Texte étudié:
Léninistes et anarchistes étaient d’accord sur la nécessité d’organiser l’action révolutionnaire. La CNT était, elle aussi, une organisation, avec sa structure, ses organes, ses militants, ses dirigeants. Certes, l’organisation léniniste était plus autoritaire et plus centraliste, celle des libertaires plus fédéraliste et anti-autoritaire ; mais dans les deux cas la nécessité indispensable d’une organisation pour la lutte de libération allait de soit.
Les deux mouvements étaient fondés sur l’existence de militants, individus dévoués à la cause de la libération du prolétariat, qui s’organisaient pour agir dans une lutte quotidienne auprès des exploités. Les deux attribuaient une grande importance à la formation et l’éducation politiques des cadres et des militants. Les deux étaient prêts à assumer des formes clandestines pour faire face à la répression de l’Etat bourgeois. Enfin, les deux croyaient à l’action révolutionnaire comme le seul moyen capable d’émanciper les travailleurs du joug du capital.

Consigne 1: Dans le texte sur les léninistes et les anarchistes, relevez les adjectifs qui caractérisent l’organisation léniniste et ceux qui caractérisent celle des libertaires.
Consigne 2: Recopiez le passage du texte étudié en commençant par "Léninistes et anarchistes" et en allant jusqu’à "allait de soit.".
Les entrées ne sont pas nécessaires pour cet exercice.

Données fournies:
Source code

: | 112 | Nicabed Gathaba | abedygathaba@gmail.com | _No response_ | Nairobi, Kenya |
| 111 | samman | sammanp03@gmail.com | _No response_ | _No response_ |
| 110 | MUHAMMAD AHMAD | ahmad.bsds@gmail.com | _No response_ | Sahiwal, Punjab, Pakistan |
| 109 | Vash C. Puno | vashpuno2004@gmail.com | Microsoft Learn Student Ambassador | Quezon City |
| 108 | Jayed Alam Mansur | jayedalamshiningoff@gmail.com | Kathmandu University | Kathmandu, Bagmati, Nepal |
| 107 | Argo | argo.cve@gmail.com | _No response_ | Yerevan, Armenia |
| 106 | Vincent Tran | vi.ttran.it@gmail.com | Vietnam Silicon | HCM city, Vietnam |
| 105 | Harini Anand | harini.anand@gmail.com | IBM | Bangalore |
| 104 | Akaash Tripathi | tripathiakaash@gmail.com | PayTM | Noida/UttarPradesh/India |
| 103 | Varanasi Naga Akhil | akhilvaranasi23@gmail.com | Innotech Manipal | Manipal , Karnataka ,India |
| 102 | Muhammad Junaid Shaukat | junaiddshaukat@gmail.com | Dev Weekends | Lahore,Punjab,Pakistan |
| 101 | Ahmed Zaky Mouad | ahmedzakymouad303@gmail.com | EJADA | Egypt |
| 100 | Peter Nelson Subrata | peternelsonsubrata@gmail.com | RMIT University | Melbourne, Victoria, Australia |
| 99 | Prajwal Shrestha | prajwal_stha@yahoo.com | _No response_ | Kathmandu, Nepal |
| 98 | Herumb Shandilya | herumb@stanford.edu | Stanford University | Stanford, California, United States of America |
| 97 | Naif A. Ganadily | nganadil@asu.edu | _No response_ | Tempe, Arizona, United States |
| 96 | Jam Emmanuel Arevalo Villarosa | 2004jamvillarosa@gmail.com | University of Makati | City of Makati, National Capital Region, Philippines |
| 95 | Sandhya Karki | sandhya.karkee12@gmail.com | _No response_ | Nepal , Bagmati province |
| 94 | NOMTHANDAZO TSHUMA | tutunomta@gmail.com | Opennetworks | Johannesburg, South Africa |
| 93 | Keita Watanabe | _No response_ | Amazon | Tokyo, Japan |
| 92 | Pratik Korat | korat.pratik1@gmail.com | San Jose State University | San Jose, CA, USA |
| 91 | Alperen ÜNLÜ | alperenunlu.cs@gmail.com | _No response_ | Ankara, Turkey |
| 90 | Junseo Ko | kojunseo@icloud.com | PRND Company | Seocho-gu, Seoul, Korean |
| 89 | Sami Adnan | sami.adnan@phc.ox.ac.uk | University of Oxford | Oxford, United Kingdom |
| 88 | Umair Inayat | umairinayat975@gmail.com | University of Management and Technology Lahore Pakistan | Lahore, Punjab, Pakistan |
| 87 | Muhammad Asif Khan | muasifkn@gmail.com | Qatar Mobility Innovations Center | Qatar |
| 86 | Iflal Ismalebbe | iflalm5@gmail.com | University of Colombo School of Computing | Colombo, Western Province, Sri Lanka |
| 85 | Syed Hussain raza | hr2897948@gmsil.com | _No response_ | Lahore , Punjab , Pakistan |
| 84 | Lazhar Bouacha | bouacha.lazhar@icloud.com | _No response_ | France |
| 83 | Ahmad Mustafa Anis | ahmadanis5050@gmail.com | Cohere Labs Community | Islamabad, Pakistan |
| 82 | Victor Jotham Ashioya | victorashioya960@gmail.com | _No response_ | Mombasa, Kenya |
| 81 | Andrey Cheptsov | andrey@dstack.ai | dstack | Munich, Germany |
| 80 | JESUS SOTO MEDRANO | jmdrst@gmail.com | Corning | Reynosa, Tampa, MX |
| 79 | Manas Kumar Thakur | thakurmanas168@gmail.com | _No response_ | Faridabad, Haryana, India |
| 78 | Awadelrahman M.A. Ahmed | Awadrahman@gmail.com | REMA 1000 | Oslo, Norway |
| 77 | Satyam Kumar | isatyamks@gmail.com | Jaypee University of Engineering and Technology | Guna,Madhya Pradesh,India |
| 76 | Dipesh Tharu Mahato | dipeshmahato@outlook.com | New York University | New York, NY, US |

Corrigé 1:
Organisation léniniste : autoritaire, centraliste.
Organisation des libertaires : fédéraliste, anti-autoritaire.

Corrigé 2:
Léninistes et anarchistes étaient d’accord sur la nécessité d’organiser l’action révolutionnaire. La CNT était, elle aussi, une organisation, avec sa structure, ses organes, ses militants, ses dirigeants. Certes, l’organisation léniniste était plus autoritaire et plus centraliste, celle des libertaires plus fédéraliste et anti-autoritaire ; mais dans les deux cas la nécessité indispensable d’une organisation pour la lutte de libération allait de soit.